The data underlying this figure is available in Supplementary Table 1 in the accompanying data set.
Figure A4. Proportion of people notified with TB within 3 days of diagnosis by UKHSA centre, England, 2022 (Supplementary Table 3)
The data underlying this figure is available in Supplementary Table 3 in the accompanying data set.
Figure A5. Proportions of culture confirmation for all people with TB and for people with pulmonary TB by UKHSA region, England, 2022
Note: the line at 80% indicates the target of 80% for culture confirmation of pulmonary TB.
The data underlying this figure is available in Supplementary Table 6 in the accompanying data set.

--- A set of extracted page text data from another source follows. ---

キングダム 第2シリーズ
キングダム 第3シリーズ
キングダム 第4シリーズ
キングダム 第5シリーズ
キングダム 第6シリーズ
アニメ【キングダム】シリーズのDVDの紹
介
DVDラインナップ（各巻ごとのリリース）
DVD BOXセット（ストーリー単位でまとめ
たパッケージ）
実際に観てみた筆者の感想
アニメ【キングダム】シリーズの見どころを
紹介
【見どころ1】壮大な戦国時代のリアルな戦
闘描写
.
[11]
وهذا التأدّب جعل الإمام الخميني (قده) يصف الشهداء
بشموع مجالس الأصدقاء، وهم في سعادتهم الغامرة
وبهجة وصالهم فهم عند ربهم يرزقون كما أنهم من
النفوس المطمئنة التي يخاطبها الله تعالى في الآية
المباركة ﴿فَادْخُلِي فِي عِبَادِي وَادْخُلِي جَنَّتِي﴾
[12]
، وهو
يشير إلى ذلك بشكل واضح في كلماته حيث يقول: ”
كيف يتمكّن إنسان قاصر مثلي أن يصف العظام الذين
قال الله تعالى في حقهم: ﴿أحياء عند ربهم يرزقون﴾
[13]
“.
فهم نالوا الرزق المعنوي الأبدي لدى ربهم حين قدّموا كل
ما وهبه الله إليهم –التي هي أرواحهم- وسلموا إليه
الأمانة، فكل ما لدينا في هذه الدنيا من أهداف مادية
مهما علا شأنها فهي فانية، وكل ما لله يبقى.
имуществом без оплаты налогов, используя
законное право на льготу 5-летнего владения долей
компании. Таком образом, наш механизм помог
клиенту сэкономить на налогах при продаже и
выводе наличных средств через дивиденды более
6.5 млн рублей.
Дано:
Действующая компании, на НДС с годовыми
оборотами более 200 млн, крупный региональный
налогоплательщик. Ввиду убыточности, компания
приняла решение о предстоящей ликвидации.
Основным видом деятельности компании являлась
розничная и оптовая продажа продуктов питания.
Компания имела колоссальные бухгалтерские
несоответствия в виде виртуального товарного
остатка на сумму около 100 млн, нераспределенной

Table A1. Number of people notified, proportion with culture confirmation and proportion of notifications identified in a cluster with more than one other person in England, 2018 to 2022
| Year | Total notified | Total cultured (n) | Total cultured (%) 95% CI | Total identified in a cluster with more than one person (n) | Total identified in a cluster with more than one person (%) 95% CI |
|---|---|---|---|---|---|
| 2018 | 4,610 | 2,866 | 62.2 (60.8 to 63.6) | 1,108 | 24.0 (22.8 to 25.3) |
| 2019 | 4,704 | 2,898 | 61.6 (60.2 to 63.0) | 1,154 | 24.5 (23.3 to 25.8) |
| 2020 | 4,122 | 2,537 | 61.5 (60.0 to 63.0) | 919 | 22.3 (21.0 to 23.6) |
| 2021 | 4,411 | 2,694 | 61.1 (59.6 to 62.5) | 960 | 21.8 (20.5 to 23.0) |
| 2022 | 4,380 | 2,742 | 62.6 (61.2 to 64.0) | 862 | 19.7 (18.5 to 20.9) |
Figure A6. The proportion of people in a cluster by UKHSA region, England 2018 to 2022
The data underlying this figure is available in Supplementary Table 18 in the accompanying data set.